- Bis 2023 werden mehrere hundert Bahnhöfe für Behinderte weiterhin nur mit fremder Hilfe zugänglich sein.
- 40 Bahnhöfe werden oder wurden ganz geschlossen – Bahnen stufen den Umbau als unverhältnismässig ein.
- Das Bundesamt für Verkehr stellt eine massive Finanzspritze bereit, damit mehr Bahnhöfe rechtzeitig behindertengerecht werden.
Bis Ende 2023 müssen alle 1800 Schweizer Bahnhöfe behindertengerecht sein – so schreibt es das Behindertengleichstellungsgesetz vor. Das heisst: SBB, BLS und Co. müssen ebenerdige Einstiege für Rollstuhlfahrer, Markierungen für Sehbehinderte oder notfalls Einstiegshilfen durchs Personal anbieten.
Erst 800 von 1800 Bahnhöfen behindertengerecht
Das Bundesamt für Verkehr BAV bestätigt auf Anfrage der «Rundschau», dass heute erst 800 der 1800 Bahnhöfe gesetzeskonform umgebaut worden sind. BAV-Direktor Peter Füglistaler spricht im Interview mit der «Rundschau» Klartext: «Wir erwarten, dass sich die Bahnen mehr anstrengen als bisher. Es ist nicht im Sinne des Gesetzgebers, dass Bahnhöfe geschlossen werden. Aber es gibt Grenzen, was man zahlen will und kann.»
Die Übersicht über alle Bahnhöfe der Schweiz
Ob Ihr persönlicher Bahnhof bereits behindertenfreundlich umgebaut wurde oder noch wird, finden Sie heraus, indem Sie oben rechts nach dem Namen des Bahnhofs suchen:
40 Bahnhöfe vor dem Aus
Die «Rundschau» hat das aktuelle Umsetzungskonzept des BAV ausgewertet. Der Bund listet aktuell 30 Bahnhöfe von Privatbahnen auf, die statt behindertengerecht umgebaut, entweder bereits geschlossen wurden oder noch geschlossen werden. Meist handelt es sich um kleine Haltestellen von Bahnen wie etwa der BLS oder der Südostbahn. Bei der SBB rechnet man mit der Aufhebung von 10 bis 15 Haltestellen.

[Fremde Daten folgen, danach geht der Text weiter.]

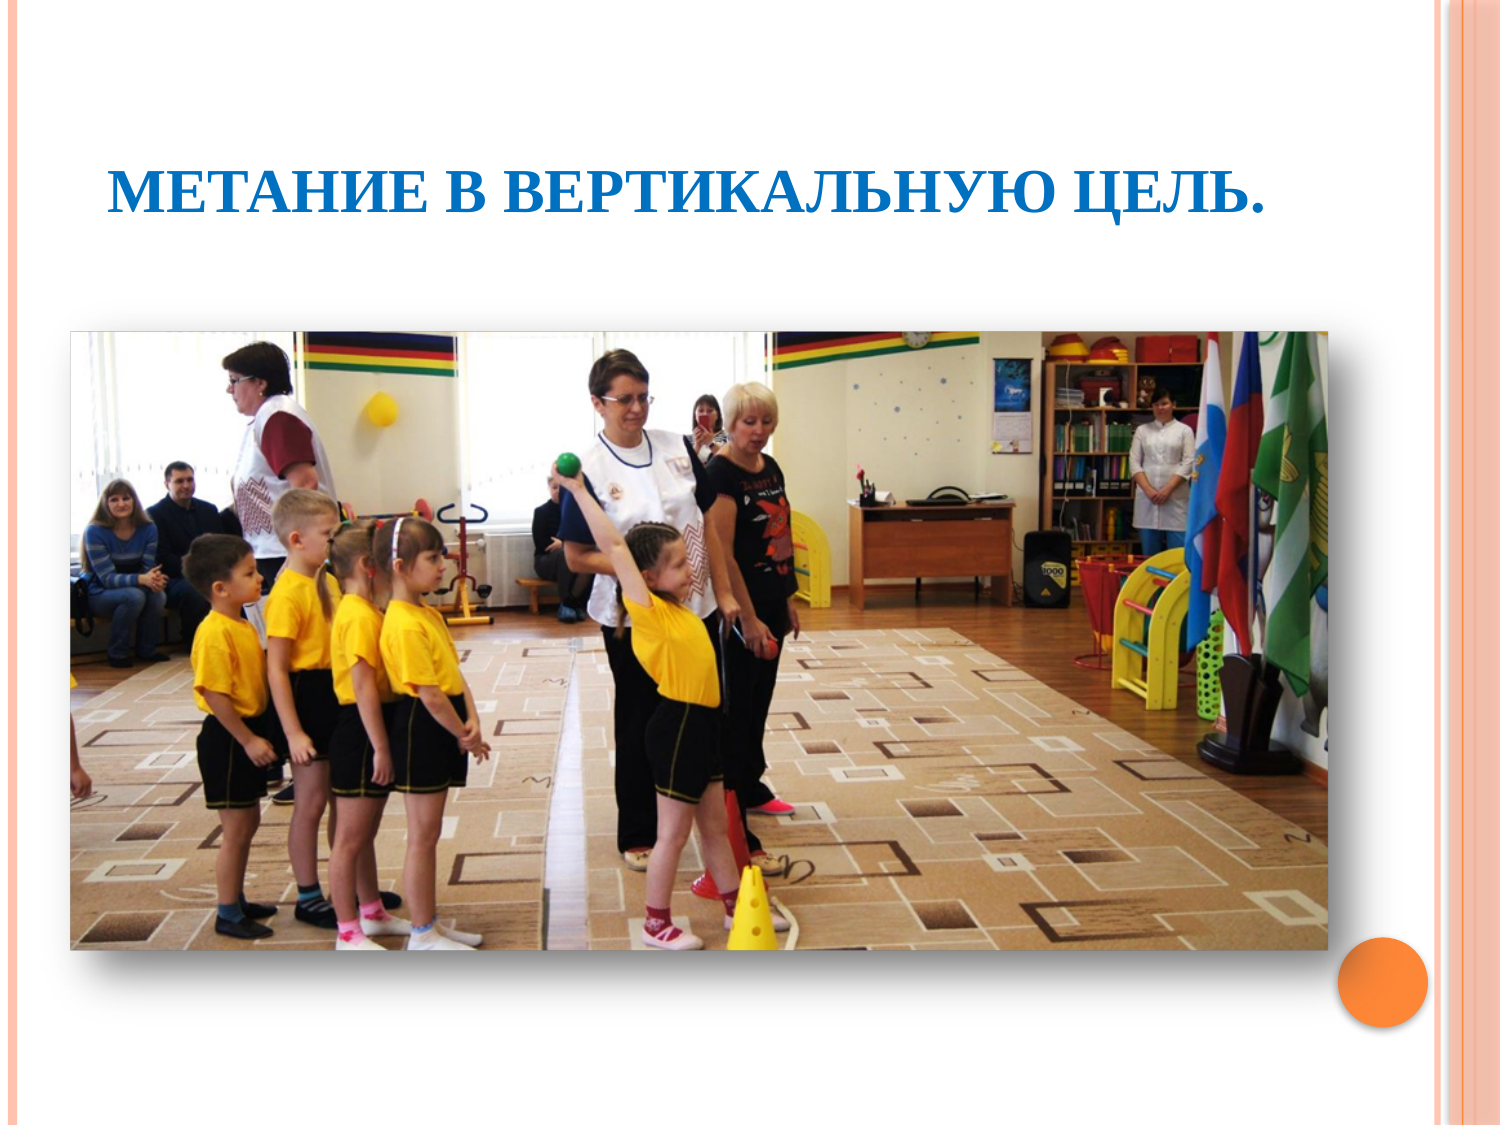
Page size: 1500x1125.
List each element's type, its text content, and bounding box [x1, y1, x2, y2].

SBB-Sprecher Christian Ginsig: «Wir werden das Gesetz bis 2023 erfüllen», räumt aber ein: «Einzelne wenige Haltepunkte, welche kaum Nutzer aufweisen, könnten ganz aufgehoben werden.» Welche Bahnhöfe es trifft, stehe noch nicht fest. Die SBB rechnet, 200 ihrer 795 Bahnhöfe baulich nicht ans Behindertengleichstellungsgesetz anpassen zu können – etwa weil sie in einer Kurve liegen. Das Gesetz sieht solche Ausnahmen vor, wenn sie «verhältnismässig» sind.
Bund investiert weitere 2 Milliarden Franken
Das BAV erhöht jetzt den Druck auf die Eisenbahnbetriebe, bei den Umbauten vorwärts zu machen. BAV-Direktor Füglistaler kündigt exklusiv in der «Rundschau» ein milliardenschweres Investitionsprogramm an. «Wir beantragen dem Parlament, zusätzliche zwei Milliarden Franken für die Jahre 2021 bis 2024 zu genehmigen, damit auch kleinere Bahnhöfe behindertengerecht umgebaut werden können.»
Diese zwei Milliarden Franken will der Bund aus dem bereits finanzierten Bahninfrastruktur-Fonds nehmen. Schon im laufenden Investitionsprogramm (2017-2021) investiert der Bund 2 Milliarden Franken. Denn von flächendeckend rollstuhlgerechten Haltestellen profitieren alle Passagiere – besonders Reisende mit Kinderwagen oder ältere Menschen.